- Karl Sebastian Greenwood admits cryptocurrency was phony
- Greenwood faces as long as 20 years in prison for wire fraud
A cofounder of the OneCoin pyramid scheme pleaded guilty to his role in the global, multibillion-dollar fraud.
Karl Sebastian Greenwood admitted OneCoin, which he founded in 2014 with Ruja Ignatova, the so-called “Cryptoqueen,” was based on a phony cryptocurrency. Greenwood, who was arrested in Thailand in 2018 and extradited to the US, pleaded guilty Friday to three criminal counts of conspiracy and wire fraud in a hearing in Manhattan federal court.

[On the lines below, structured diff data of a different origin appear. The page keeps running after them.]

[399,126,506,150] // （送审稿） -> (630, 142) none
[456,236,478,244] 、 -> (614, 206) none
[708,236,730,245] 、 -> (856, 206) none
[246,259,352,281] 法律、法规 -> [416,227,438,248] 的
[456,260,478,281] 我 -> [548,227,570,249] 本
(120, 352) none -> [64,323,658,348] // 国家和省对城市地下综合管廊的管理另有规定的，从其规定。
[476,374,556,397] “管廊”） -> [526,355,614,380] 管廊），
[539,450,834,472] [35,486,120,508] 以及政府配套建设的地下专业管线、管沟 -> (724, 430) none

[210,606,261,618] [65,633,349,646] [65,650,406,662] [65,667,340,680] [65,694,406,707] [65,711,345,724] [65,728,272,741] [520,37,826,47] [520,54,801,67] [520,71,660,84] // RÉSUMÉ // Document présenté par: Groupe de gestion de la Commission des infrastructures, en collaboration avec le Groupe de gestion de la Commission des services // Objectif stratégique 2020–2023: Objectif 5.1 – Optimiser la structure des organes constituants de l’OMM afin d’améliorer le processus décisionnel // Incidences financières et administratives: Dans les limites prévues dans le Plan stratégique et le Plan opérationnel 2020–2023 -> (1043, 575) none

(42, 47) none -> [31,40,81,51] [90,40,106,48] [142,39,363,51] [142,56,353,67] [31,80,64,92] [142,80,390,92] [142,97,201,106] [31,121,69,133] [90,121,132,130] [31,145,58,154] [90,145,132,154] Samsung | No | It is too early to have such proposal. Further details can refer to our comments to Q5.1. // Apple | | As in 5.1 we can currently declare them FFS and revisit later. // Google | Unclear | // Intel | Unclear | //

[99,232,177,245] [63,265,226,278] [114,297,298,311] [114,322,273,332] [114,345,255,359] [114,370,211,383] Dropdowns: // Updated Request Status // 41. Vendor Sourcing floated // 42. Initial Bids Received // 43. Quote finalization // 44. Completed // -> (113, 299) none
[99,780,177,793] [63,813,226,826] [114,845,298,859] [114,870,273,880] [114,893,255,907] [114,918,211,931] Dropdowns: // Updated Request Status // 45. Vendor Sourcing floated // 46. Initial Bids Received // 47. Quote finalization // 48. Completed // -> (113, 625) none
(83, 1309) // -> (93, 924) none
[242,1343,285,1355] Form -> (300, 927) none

Greenwood admitted hyping OneCoin as competition to Bitcoin despite knowing it was a fraudulent currency whose value was arbitrarily set by its backers, not the market, and was used to lure victims into a multi-level marketing scam.
“I knew at the time I participated in this conspiracy in the US that it was wrong,” Greenwood, shackled at the ankles and wearing tan jail fatigues, told US District Judge
OneCoin generated 3.4 billion euros ($3.6 billion) in revenue from the fourth quarter of 2014 to the third quarter of 2016, according to the government, but had no real value and couldn’t be used to buy anything. It operated as a Ponzi scheme, paying commissions to members worldwide for recruiting others to buy OneCoin packages, according to the government.
The company, which was based in Sofia, Bulgaria, claimed to have more than 3 million members worldwide. Ignatova disappeared in 2017 as OneCoin came under suspicion. She was added to the FBI’s list of Ten Most Wanted fugitives.
The case is US v. Greenwood, 17-cr-00630, US District Court, Southern District of New York (Manhattan).